Aggiornato il Novembre 5, 2009 da Il Guru dei Film
Nel nuovo film di Michael Mann, un grande Johnny Depp interpreta John Dillinger, uno dei più famosi rapinatori di banca della storia. Christian Bale è la sua nemesi, Melvin Purvis, poliziotto alla dipendenze di Edgar Hoover, fondatore dell’FBI.

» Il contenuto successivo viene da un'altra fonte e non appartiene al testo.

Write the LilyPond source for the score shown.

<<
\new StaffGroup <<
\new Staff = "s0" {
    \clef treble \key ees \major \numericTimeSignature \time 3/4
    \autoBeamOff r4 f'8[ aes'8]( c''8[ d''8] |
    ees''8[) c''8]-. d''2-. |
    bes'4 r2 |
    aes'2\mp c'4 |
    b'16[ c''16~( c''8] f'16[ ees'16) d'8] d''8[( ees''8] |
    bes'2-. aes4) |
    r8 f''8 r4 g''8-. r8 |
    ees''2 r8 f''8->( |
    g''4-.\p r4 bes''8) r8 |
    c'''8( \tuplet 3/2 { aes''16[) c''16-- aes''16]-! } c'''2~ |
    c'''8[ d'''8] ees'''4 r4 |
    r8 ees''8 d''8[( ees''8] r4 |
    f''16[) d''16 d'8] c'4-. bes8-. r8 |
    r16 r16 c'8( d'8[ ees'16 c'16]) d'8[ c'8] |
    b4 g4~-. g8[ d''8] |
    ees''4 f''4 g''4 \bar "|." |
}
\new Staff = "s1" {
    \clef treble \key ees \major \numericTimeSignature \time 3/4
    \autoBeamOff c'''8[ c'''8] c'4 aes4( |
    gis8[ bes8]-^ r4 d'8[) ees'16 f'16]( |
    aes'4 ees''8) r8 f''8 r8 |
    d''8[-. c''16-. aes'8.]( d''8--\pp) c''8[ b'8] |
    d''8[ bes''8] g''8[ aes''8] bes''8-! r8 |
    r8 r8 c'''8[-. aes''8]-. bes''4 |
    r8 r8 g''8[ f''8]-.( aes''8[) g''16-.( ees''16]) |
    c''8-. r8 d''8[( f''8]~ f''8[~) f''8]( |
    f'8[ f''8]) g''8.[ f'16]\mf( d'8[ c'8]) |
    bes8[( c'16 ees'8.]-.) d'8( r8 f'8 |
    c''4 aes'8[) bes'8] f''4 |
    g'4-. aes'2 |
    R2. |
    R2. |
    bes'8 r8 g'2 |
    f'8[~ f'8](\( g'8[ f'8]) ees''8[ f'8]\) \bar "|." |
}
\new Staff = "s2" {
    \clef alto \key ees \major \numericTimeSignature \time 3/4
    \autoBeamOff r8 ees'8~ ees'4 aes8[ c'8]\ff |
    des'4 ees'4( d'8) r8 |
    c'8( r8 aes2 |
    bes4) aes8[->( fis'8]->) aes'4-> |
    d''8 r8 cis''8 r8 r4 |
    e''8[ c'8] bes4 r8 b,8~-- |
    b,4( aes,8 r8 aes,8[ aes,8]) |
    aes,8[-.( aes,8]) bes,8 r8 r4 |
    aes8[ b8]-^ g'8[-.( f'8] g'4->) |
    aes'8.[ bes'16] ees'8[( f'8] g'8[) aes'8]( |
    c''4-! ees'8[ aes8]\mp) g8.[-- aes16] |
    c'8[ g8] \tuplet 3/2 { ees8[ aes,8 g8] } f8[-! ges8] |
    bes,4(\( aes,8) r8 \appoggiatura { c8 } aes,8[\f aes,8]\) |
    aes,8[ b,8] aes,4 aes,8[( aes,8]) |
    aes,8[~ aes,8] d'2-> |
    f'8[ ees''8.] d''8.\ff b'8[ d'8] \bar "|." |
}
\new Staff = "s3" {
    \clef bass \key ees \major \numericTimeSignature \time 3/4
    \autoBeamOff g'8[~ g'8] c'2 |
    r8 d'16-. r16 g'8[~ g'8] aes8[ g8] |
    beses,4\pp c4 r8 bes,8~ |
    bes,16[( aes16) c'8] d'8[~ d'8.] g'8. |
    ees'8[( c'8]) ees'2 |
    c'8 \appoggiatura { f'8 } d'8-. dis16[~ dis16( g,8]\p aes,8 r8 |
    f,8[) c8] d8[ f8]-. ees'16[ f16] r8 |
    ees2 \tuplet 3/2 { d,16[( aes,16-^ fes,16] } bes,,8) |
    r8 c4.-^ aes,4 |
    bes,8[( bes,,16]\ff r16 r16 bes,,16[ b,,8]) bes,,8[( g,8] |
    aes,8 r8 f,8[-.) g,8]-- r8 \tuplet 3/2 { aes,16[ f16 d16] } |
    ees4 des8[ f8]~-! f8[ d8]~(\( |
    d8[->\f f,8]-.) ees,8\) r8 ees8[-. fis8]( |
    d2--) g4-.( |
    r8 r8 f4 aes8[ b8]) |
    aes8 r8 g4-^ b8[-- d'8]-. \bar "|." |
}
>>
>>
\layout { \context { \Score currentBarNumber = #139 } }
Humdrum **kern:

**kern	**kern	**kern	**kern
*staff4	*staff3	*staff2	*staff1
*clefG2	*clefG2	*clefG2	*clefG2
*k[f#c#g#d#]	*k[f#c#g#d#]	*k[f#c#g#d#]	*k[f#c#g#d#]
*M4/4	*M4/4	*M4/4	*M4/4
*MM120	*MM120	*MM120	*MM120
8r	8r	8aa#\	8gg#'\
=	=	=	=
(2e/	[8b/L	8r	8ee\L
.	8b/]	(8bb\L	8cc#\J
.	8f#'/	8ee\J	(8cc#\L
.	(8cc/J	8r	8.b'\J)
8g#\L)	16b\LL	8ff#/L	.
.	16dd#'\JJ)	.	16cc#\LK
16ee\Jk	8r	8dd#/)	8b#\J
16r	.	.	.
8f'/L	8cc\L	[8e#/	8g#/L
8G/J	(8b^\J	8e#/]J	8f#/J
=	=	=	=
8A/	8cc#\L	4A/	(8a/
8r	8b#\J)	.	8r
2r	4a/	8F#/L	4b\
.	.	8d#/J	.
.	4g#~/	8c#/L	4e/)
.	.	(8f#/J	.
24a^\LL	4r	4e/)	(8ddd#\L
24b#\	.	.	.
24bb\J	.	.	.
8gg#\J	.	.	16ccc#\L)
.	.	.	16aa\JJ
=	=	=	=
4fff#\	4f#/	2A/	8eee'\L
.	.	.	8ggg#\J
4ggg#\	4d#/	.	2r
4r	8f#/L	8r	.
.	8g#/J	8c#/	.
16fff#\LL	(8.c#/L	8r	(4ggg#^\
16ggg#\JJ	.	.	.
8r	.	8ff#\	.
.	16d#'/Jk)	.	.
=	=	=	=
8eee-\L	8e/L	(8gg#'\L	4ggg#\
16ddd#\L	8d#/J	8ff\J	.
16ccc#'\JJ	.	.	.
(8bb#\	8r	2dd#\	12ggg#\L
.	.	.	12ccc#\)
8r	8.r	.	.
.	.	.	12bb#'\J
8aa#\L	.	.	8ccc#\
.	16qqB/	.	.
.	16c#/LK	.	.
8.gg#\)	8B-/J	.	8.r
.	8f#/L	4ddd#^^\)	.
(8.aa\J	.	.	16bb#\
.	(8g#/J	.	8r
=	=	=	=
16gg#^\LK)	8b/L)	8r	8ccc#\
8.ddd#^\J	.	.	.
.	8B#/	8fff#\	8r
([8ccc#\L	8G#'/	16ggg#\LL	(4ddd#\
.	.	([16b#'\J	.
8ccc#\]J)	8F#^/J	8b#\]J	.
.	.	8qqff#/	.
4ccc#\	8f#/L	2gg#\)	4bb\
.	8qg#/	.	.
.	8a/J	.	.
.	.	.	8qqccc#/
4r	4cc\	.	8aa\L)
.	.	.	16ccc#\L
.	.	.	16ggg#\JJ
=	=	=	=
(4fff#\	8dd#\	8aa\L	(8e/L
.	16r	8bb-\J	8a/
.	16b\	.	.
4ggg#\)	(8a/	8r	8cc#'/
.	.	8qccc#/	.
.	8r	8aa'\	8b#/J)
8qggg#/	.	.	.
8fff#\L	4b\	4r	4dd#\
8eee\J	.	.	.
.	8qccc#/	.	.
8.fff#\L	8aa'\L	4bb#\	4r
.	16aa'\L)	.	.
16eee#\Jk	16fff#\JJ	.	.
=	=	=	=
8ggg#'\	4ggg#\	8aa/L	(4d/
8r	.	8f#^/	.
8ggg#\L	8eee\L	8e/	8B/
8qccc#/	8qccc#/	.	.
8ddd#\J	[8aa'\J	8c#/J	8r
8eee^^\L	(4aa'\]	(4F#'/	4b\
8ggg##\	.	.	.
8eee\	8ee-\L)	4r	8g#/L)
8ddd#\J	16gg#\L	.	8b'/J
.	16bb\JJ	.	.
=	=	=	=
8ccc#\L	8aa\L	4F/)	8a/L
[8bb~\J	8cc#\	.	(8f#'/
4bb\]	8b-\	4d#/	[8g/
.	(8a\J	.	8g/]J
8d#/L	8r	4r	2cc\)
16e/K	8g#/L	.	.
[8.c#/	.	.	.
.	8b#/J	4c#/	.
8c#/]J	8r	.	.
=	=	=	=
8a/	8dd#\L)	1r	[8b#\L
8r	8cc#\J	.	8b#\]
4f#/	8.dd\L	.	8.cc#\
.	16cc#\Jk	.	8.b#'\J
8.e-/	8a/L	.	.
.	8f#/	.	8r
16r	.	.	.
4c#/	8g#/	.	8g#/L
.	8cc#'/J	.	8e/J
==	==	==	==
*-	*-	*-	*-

Già più d’uno ha scritto che per il John Dillinger di Public Enemies Johnny Depp potrebbe vincere finalmente l’Oscar. Prima di qualunque considerazione su questo bel film di Michael Mann sulla vicenda di uno dei più celebri gangster, per la precisione rapinatore di banche, della storia, vale la pena ricordare che Johnny Depp è uno degli attori più importanti e carismatici degli ultimi anni, una personalità fuori dagli schemi e dal passato pieno di eccessi e di rock’n’roll che lo porta a scegliere sempre ruoli interessanti, pieni di luci e ombre, di risvolti misteriosi. La magica alchimia che lo lega a Tim Burton ha regalato, e, speriamo continuerà a regalare, al cinema film e personaggi indimenticabili. Persino in Jack Sparrow, l’eroe della saga dei Pirati dei Caraibi, grazie al quale è diventato una delle star più amate e pagate del pianeta ed è entrato in pianta stabile nell’immaginario dei bambini, ha saputo trovare accenti imprevedibili, mettendo insieme una figura da parco giochi con Keith Richards, il Rolling Stones icona degli sconvoltoni, con una tale precisione che nell’ultimo film è stato ritagliato un cameo per Richards nel ruolo del papà di Sparrow.
Ovviamente anche in Public Enemies la sua prova è magistrale, perfettamente funzionale al clima e allo stile del film. Non a caso si parla di Oscar.
Per capire meglio questa ultima fatica di Michael Mann, è necessario fare un riferimento alla tradizione gloriosa dei gangster movie, dove, pensate per esempio a James Cagney o Edward G. Robinson, i criminali erano affascinanti e pieni di stile e spesso venivano idealizzati. Dalle testimonianze degli stessi interessati, i gangster veri si ispiravano a quelli del grande schermo, per il look e perfino per il modo di parlare. John Dillinger è stato idealizzato, dipinto come una sorta di Robin Hood. Era bello, odiava le istituzioni, rapinava le banche e amava il cinema. Non per niente fu ucciso a sangue freddo a Chicago, nel 1934, proprio all’uscita di un cinema dove era andato a vedere un fim con Clark Gable che faceva il bandito. A contribuire al mito la caccia spietata che l’allora nascente FBI di Edgar Hoover gli scatenò contro per mano di Melvin Purvis, la sua nemesi.
Maniaco dei dettagli, Mann ha scelto la strada della semplicità raccontando la storia così com’è, togliendo ogni alone di leggenda e puntando allo stesso tempo alla perfezione della ricostruzione storica.
Dillinger è un duro, cresciuto nella povertà e spesso in istituti penali, che evade dal carcere usando una pistola di sapone e ama rapinare le banche, così come ama il denaro. Elegante, carismatico, Dillinger vive la sua vita in fuga ben consapevole che il più prevedibile destino che spetta al pericolo pubblico numero uno è morire giovane. Quando lo freddano in mezzo alla strada ha poco più di trent’anni.
Anche nel rapporto con la sua compagna, Billie Frechette (Marion Cotillard) c’è poco di leggendario: quando la incontra le dice: "ho un debole per il baseball, i film, i bei vestiti, le macchine veloci, il whisky e te". Da quel momento lei è sua per sempre.
Melvin Purvis è un uomo duro, deciso, che ha voglia di fare bella figura con Hoover (un ottimo Billy Cudrup) e sa fare tesoro delle sconfitte che subisce durante la caccia a Dillinger. Purvis è Chistian Bale, una scelta perfetta.
Mann, che sul piano tecnico è uno dei registi migliori in circolazione, confeziona, con l’aiuto decisivo della fotografia di Dante Spinotti, un film di grande impatto, che racconta i gangster e i loro nemici fuori dalla leggenda, con un’atmosfera che richiama il polar francese e l’ennesima prova d’applausi di Johnny Depp.